__Exercise__: Reproduce this listing in full.

__Data__:
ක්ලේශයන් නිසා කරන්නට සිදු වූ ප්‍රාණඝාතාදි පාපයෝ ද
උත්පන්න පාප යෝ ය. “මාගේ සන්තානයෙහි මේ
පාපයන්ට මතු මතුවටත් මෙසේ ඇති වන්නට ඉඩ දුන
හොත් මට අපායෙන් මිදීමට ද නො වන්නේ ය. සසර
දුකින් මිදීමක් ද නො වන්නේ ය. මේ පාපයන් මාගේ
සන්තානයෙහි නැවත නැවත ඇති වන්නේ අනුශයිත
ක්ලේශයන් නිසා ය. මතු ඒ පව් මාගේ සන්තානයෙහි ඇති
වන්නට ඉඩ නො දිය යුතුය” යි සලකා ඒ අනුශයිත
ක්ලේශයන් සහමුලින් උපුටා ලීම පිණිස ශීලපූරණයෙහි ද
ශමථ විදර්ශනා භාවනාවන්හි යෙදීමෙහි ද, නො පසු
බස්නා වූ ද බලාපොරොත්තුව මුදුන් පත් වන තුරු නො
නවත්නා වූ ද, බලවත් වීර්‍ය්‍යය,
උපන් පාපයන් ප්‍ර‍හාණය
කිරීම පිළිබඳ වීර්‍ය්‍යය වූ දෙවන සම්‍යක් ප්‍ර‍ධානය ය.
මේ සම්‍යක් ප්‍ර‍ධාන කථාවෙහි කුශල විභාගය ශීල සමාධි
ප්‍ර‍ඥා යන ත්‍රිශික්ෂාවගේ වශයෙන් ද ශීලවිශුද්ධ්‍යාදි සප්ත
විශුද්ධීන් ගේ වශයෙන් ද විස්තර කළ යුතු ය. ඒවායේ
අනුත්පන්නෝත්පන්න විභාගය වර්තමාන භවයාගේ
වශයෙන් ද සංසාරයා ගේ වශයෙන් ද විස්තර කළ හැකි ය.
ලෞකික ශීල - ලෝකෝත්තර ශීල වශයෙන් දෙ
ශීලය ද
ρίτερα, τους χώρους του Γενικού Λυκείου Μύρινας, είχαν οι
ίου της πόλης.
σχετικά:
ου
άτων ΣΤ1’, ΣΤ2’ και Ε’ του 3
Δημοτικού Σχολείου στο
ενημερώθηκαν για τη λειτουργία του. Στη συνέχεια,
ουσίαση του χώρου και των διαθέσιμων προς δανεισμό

__Exercise output__:
ක්ලේශයන් නිසා කරන්නට සිදු වූ ප්‍රාණඝාතාදි පාපයෝ ද
උත්පන්න පාප යෝ ය. “මාගේ සන්තානයෙහි මේ
පාපයන්ට මතු මතුවටත් මෙසේ ඇති වන්නට ඉඩ දුන
හොත් මට අපායෙන් මිදීමට ද නො වන්නේ ය. සසර
දුකින් මිදීමක් ද නො වන්නේ ය. මේ පාපයන් මාගේ
සන්තානයෙහි නැවත නැවත ඇති වන්නේ අනුශයිත
ක්ලේශයන් නිසා ය. මතු ඒ පව් මාගේ සන්තානයෙහි ඇති
වන්නට ඉඩ නො දිය යුතුය” යි සලකා ඒ අනුශයිත
ක්ලේශයන් සහමුලින් උපුටා ලීම පිණිස ශීලපූරණයෙහි ද
ශමථ විදර්ශනා භාවනාවන්හි යෙදීමෙහි ද, නො පසු
බස්නා වූ ද බලාපොරොත්තුව මුදුන් පත් වන තුරු නො
නවත්නා වූ ද, බලවත් වීර්‍ය්‍යය,
උපන් පාපයන් ප්‍ර‍හාණය
කිරීම පිළිබඳ වීර්‍ය්‍යය වූ දෙවන සම්‍යක් ප්‍ර‍ධානය ය.
මේ සම්‍යක් ප්‍ර‍ධාන කථාවෙහි කුශල විභාගය ශීල සමාධි
ප්‍ර‍ඥා යන ත්‍රිශික්ෂාවගේ වශයෙන් ද ශීලවිශුද්ධ්‍යාදි සප්ත
විශුද්ධීන් ගේ වශයෙන් ද විස්තර කළ යුතු ය. ඒවායේ
අනුත්පන්නෝත්පන්න විභාගය වර්තමාන භවයාගේ
වශයෙන් ද සංසාරයා ගේ වශයෙන් ද විස්තර කළ හැකි ය.
ලෞකික ශීල - ලෝකෝත්තර ශීල වශයෙන් දෙ
ශීලය ද
ρίτερα, τους χώρους του Γενικού Λυκείου Μύρινας, είχαν οι
ίου της πόλης.
σχετικά:
ου
άτων ΣΤ1’, ΣΤ2’ και Ε’ του 3
Δημοτικού Σχολείου στο
ενημερώθηκαν για τη λειτουργία του. Στη συνέχεια,
ουσίαση του χώρου και των διαθέσιμων προς δανεισμό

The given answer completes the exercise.